Discuss correlations and how the data is distributed also using Visualization. In particular try to answer to these questions:

*   Looking the price do you think the dataset is balanced?
*   Looking the customer_city distribution do you think the dataset is balanced?

# Meaning of the Columns

* **order_id**: unique order identifier 
* **customer_id**: the key to the orders dataset. Each 
order has a unique customer_id 
* **customer_unique_id**: the unique identifier of a customer.
* **customer_city**: customer city name
* **customer_state**: customer state
* **order_item_id**: sequential number identifying the number of items included in the same order.
* **product_id**: product unique identifier
* **price**: item price
* **freight_value**: item freight value item (if an order has more than one item, the freight value is split between items)
* **payment_type**: method of payment chosen by the customer.
* **payment_installments**: number of installments chosen by the customer.
* **payment_value**: transaction value.
* **order_status**: the order status (delivered, shipped, etc).
* **order_purchase_timestamp**: purchase timestamp.
* **order_approved_at**: purchase approval timestamp.
* **order_delivered_carrier_date**: order posting timestamp. When it was handled by the logistic partner.
* **order_delivered_customer_date**: actual order delivery date to the customer.
* **order_estimated_delivery_date**: the estimated delivery date informed to the customer at the purchase moment.
* **shipping_limit_date**: the deadline by which the seller must have the order ready to be shipped
* **product_category_name**: root product category, in Portuguese.
* **product_category_name_english**: root category of product, in English
* **product_name_lenght**: number of characters extracted from the product name.
* **product_description_lenght**: number of characters extracted from the product description.
* **seller_id**: seller unique identifier
* **seller_city**: seller city name
* **seller_state**: seller state

# Rename the Columns

In [None]:
df.rename(columns={'order_purchase_timestamp': 'purchase_date', 
                    'order_approved_at': 'approved_date', 
                    'order_delivered_carrier_date': 'handled_by_logistic_date',
                    'order_delivered_customer_date': 'delivery_date',
                    'order_estimated_delivery_date': 'estimated_delivery_date',
                    'order_item_id': 'item_per_order'
                    }, inplace=True)
df.head()

# Clean the Data

1. Remove the `customer_id`, `order_id`, `customer_unique_id`, `order_item_id`, `product_id`, `seller_id`, `product_category_name` columns.

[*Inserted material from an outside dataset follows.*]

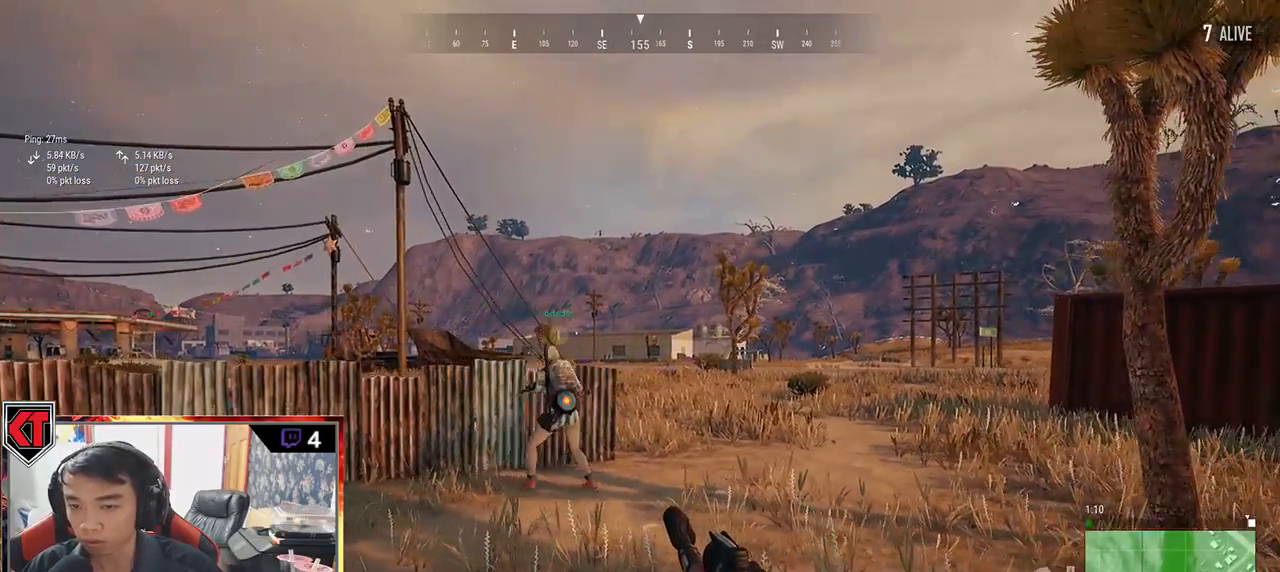
{"keys": ["a", "s"], "mouse": [], "events": [[50, "a", "up"], [117, "a", "down"], [200, "w", "up"], [417, "s", "down"]]}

2. Convert the `order_status`, `payment_type`, `product_category_name_english` columns to a categorical variable.

3. Remove from `order_estimated_delivery_date` column the `time`

4. Encode the `customer_city`, `customer_state`, `seller_city`, `seller_state` columns.

In [None]:
df.drop(['order_id', 'customer_unique_id', 'product_id', 'seller_id', 'product_category_name'], axis=1, inplace=True)

In [None]:
#drop duplicates
df.drop_duplicates(inplace=True)

In [None]:
from sklearn.preprocessing import LabelEncoder

le = LabelEncoder()

# Order Status
df['order_status'] = le.fit_transform(df['order_status'])

# payment_type
df['payment_type'] = le.fit_transform(df['payment_type'])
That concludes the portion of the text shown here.